Pitching to the public is a breach.

Two, these judges had grave concerns, too grave to neglect. But they must have known: The unwritten code demands reticence. Pitching to the public is a breach. Still, they persisted. What was the issue? The letter and its recital point to partiality—in assigning cases, and deciding them.

Three, fairness induces faith in a judicial system. Courts must be fair, and appear so. Charges of partiality come and go. But this one is unique. Sitting senior judges have alleged unfairness. Can the people any longer trust what the court says?

And what of institutional balance? Consider this. The supreme court had a majestic run for nearly 35 years: unmatched authority, trust, and respect. But that was also the era of rickety governments. Now India has a tough executive—a first in 30 years. And (some) judges are reduced to pleading helplessness in public.

Just fortuity? Or a flavour of the timeless tussle between the executive and the judiciary? Is a simultaneously strong executive and a strong judiciary possible? Or are we forever locked into a see-saw battle: one must be down when the other is up? This matters.  

The executive in India—the government—is the biggest litigant. Only impartial judges can hold it to account. A frail judiciary, a compromised one, can’t do it. A powerful government may muscle in laws and policies. Remedies against excesses will dry up. Can democracy still flourish?

Waiting for sunshine

What now?

One, in a bind. That’s how chief justice Misra must feel. Attending to the complaints, reneging on recent decisions, would paint the protesting judges in the right. It would cement the idea of a partial court. But inactivity risks more revelations. The letter, in closing, hints at that.

Two, the quartet must feel the heat, too. It made an unprecedented move. It has gambled its honour. What if nothing changes—if no remedial actions happen? Democracy is under threat, it had alleged. Can it carry on as if nothing happened?

Justice Gogoi, later, reportedly said: “There is no crisis.” Another member, Justice Joseph, said: “The matter has been settled.” How? When? By whom? The hasty reversal doesn’t bode well.
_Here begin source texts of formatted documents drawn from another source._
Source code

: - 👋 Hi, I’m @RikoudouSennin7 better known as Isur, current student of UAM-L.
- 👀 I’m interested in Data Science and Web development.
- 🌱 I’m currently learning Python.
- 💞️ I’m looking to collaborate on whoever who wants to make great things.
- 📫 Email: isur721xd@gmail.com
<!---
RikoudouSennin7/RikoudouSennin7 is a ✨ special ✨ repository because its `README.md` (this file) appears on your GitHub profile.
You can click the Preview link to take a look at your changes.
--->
Reports tell a meeting of the full court (that brings all sitting judges together) may happen. What will it decide?

Perhaps something to both sides? The chief justice and his complainants can move on with honour. The court can pretend its mask is back on. But the truth will die. What of the performance?  What of the issues?

Three, is this a precedent? Will discord play out in public again? Justice Joseph thinks not: “Such actions would not occur in future.” Why?

Remember: last time a sitting judge convened a media on his lawns, India laughed it off as the rantings of a mad man. Of course, the two aren’t the same. He was a high court judge, these are four senior supreme court judges. Still. We must ask: When is a breach of this scale justified? Other judges, high and low, deserve to know.

Four, should other bodies read a precedent in this? Former finance minister of India, Yashwant Sinha, has asked ministers in the Modi government to summon similar courage. “They must get rid of their fear and speak up”, he said. If they do, the prime minister will sack them. Cabinet form of government has an established protocol. What of agencies beyond political control? Should they speak up if dissent brews?

Discipline above all else is a foolish insistence.

Discipline above all else is a foolish insistence. But consistency? This performance invites a deeper analysis. What is institutional loyalty? When is it owed? When not?

This civil disobedience—a rare statement of moral courage—is welcome. It has bared a practice many whispered but never articulated. Now some judges have. A few retired ones have joined in, too. An open letter to the chief justice urges a new, orderly system of case assignment. This reform must happen. The power to assign cases, effectively, is the power to decide them; it can’t rest in just one person.

A big break from tradition demands big changes. If things stay the same, the protesters, the court, and the system, will lose credibility. No one again will have reason to believe the supreme court and its idea of impartial justice. It mustn’t come to that.